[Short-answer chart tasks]
++++

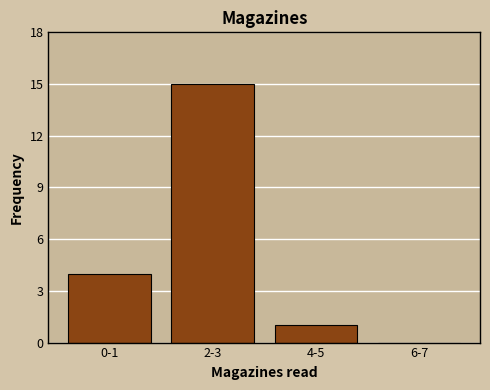

Reading left to right, what are all the values shown in this chart?

0-1=4	2-3=15	4-5=1	6-7=0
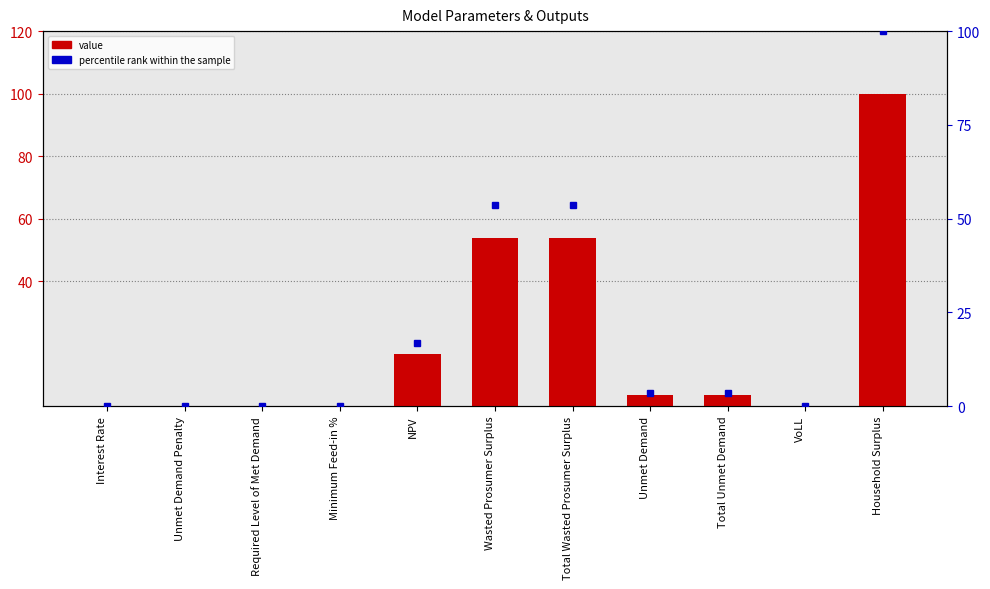

Rank the categories by value from highest to lowest.

Household Surplus, Wasted Prosumer Surplus, Total Wasted Prosumer Surplus, NPV, Unmet Demand, Total Unmet Demand, Interest Rate, Unmet Demand Penalty, Required Level of Met Demand, Minimum Feed-in %, VoLL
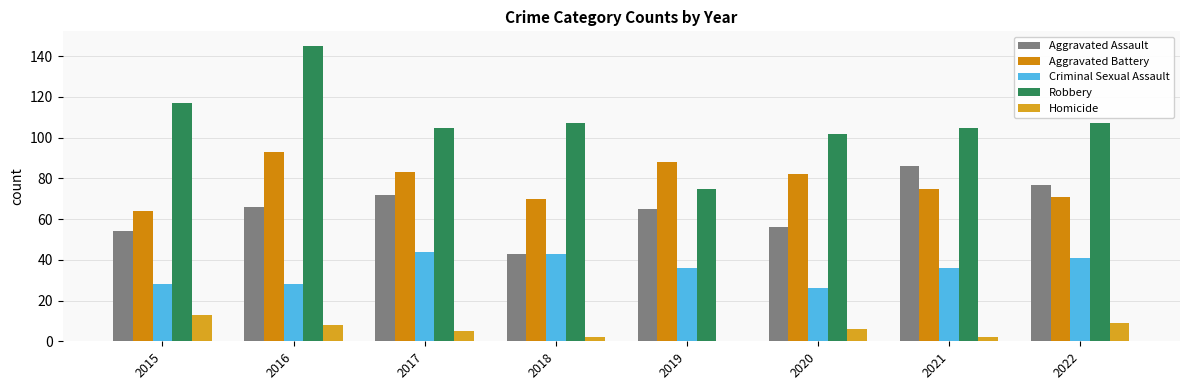

Which category has the highest value across all series?

2016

++++

» **ACTION ITEM**
Return every line of the listing above word for word, leaving out the pictures.

» **RESPONSE BOX**
Reading left to right, what are all the values shown in this chart?

0-1=4	2-3=15	4-5=1	6-7=0

Rank the categories by value from highest to lowest.

Household Surplus, Wasted Prosumer Surplus, Total Wasted Prosumer Surplus, NPV, Unmet Demand, Total Unmet Demand, Interest Rate, Unmet Demand Penalty, Required Level of Met Demand, Minimum Feed-in %, VoLL

Which category has the highest value across all series?

2016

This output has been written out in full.